# Desperate home needed - south wales



## McSquirtle (Jan 13, 2012)

A friend of mind is really struggling with x2 14m old, neutered ladies. They're beautiful little things but are being quite badly bullied by the other cat (older resident) and things are getting out of hand. She's very close to listing on gumtree so I though I'd ask here as a last ditch attempt. They don't have to go together as are quite independent, they get on well with other cats too. 
Marmite is a torbie, and Oreo is black with a white bib. Both lovely, affectionate chilled out cats. If you can help please get in touch.


----------



## McSquirtle (Jan 13, 2012)

Bump.......


----------



## welshjet (Mar 31, 2011)

Sorry, I cant help, ive got two already and cant have anymore 

Hope you can find homes for them x


----------



## McSquirtle (Jan 13, 2012)

Thanks Welshjet - do you know anywhere or anyone? I'm terrified of her sticking them on gumtree...

[Saved entries]
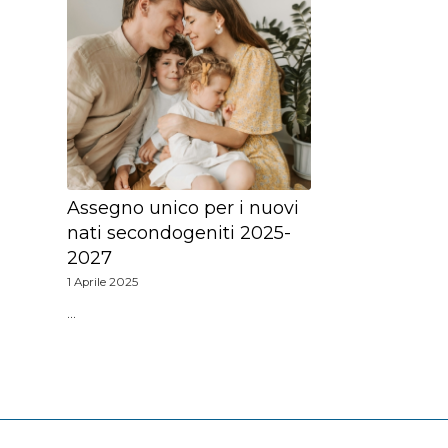
Assegno unico per i nuovi
nati secondogeniti 2025-
2027
1 Aprile 2025
…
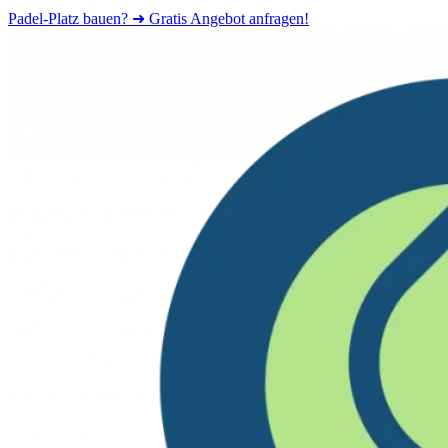
Padel-Platz bauen? ➜ Gratis Angebot anfragen!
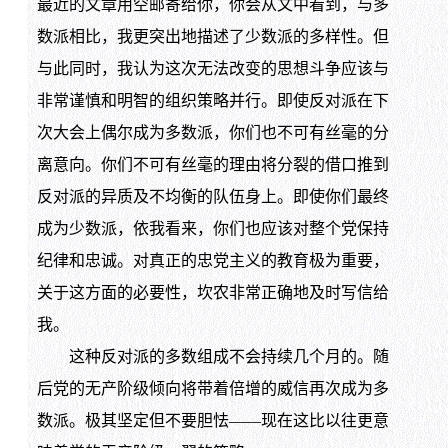
最近的文章用空邮寄给你，你会从文中看到，与多
数派相比，我更突出地描述了少数派的多样性。但
与此同时，我认为这次无法改变的思想斗争应该与
非常谨慎和明智的组织策略并行。即使反对派在下
次大会上偶尔成为多数派，你们也不可有丝毫的分
离意向。你们不可有丝毫的理由将分裂的借口推到
反对派的异质及不均衡的队伍身上。即使你们最终
成为少数派，依我看来，你们也应该对整个党保持
纪律和忠诚。对真正的忠党主义的教育极为重要，
关于这方面的必要性，坎农非常正确地及时写信给
我。
这种反对派的多数组成不会持续几个月的。随
后党的无产阶级倾向将带着倍增的威信再次成为多
数派。极其坚定但不要胆怯——现在这比以往更意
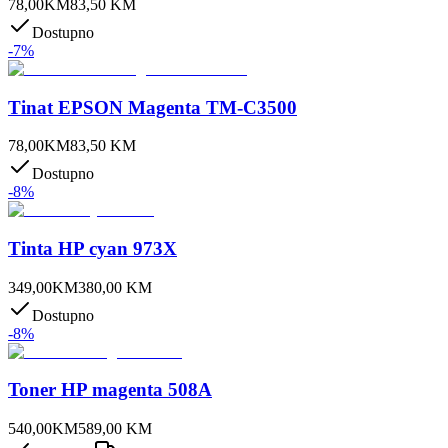
78,00
KM
83,50
KM
Dostupno
-
7
%
Tinat EPSON Magenta TM-C3500
78,00
KM
83,50
KM
Dostupno
-
8
%
Tinta HP cyan 973X
349,00
KM
380,00
KM
Dostupno
-
8
%
Toner HP magenta 508A
540,00
KM
589,00
KM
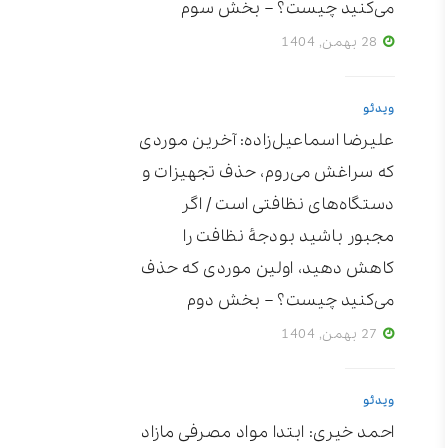
می‌کنید چیست؟ – بخش سوم
28 بهمن, 1404
ویدئو
علیرضا اسماعیل‌زاده: آخرین موردی
که سراغش می‌روم، حذف تجهیزات و
دستگاه‌های نظافتی است / اگر
مجبور باشید بودجۀ نظافت را
کاهش دهید، اولین موردی که حذف
می‌کنید چیست؟ – بخش دوم
27 بهمن, 1404
ویدئو
احمد خیری: ابتدا مواد مصرفی مازاد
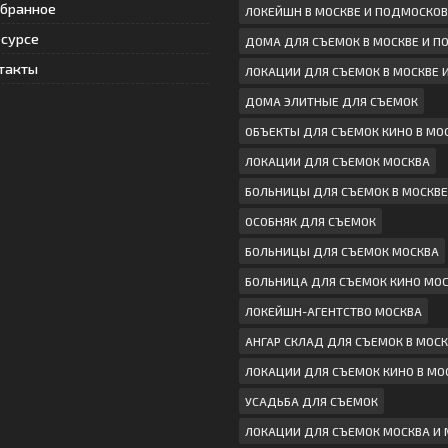
збранное
ЛОКЕЙШН В МОСКВЕ И ПОДМОСКОВ
есурсе
ДОМА ДЛЯ СЪЕМОК В МОСКВЕ И 
такты
ЛОКАЦИИ ДЛЯ СЪЕМОК В МОСКВЕ 
ДОМА ЭЛИТНЫЕ ДЛЯ СЪЕМОК
ОБЪЕКТЫ ДЛЯ СЪЕМОК КИНО В МО
ЛОКАЦИИ ДЛЯ СЪЕМОК МОСКВА
БОЛЬНИЦЫ ДЛЯ СЪЕМОК В МОСКВЕ
ОСОБНЯК ДЛЯ СЪЕМОК
БОЛЬНИЦЫ ДЛЯ СЪЕМОК МОСКВА
БОЛЬНИЦА ДЛЯ СЪЕМОК КИНО МО
ЛОКЕЙШН-АГЕНТСТВО МОСКВА
АНГАР СКЛАД ДЛЯ СЪЕМОК В МОСК
ЛОКАЦИИ ДЛЯ СЪЕМОК КИНО В МО
УСАДЬБА ДЛЯ СЪЕМОК
ЛОКАЦИИ ДЛЯ СЪЕМОК МОСКВА И 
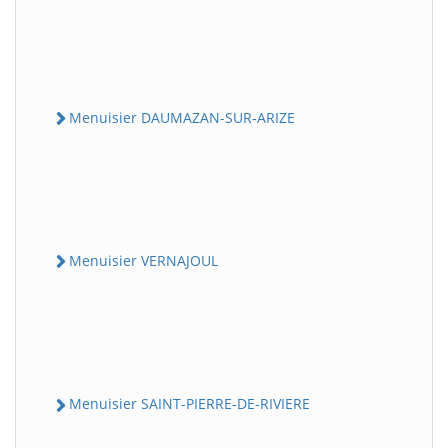
Menuisier DAUMAZAN-SUR-ARIZE
Menuisier VERNAJOUL
Menuisier SAINT-PIERRE-DE-RIVIERE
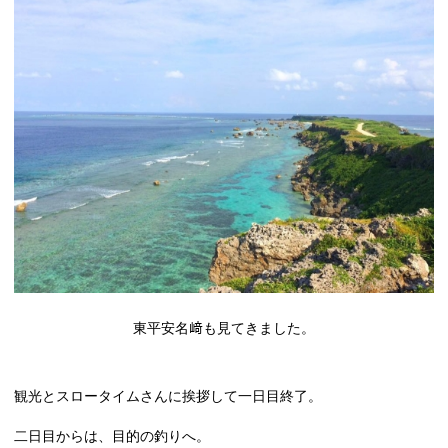
東平安名﨑も見てきました。
観光とスロータイムさんに挨拶して一日目終了。
二日目からは、目的の釣りへ。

* [About this task]
Using the forum thread about the two cats, answer each question briefly.
(a) What does Oreo look like?
(b) On which site is the friend close to listing the cats?
(c) What reason does welshjet give for being unable to help?

* [Problem solution]
(a) Oreo is black with a white bib.
(b) Gumtree.
(c) Welshjet already has two cats and cannot have any more.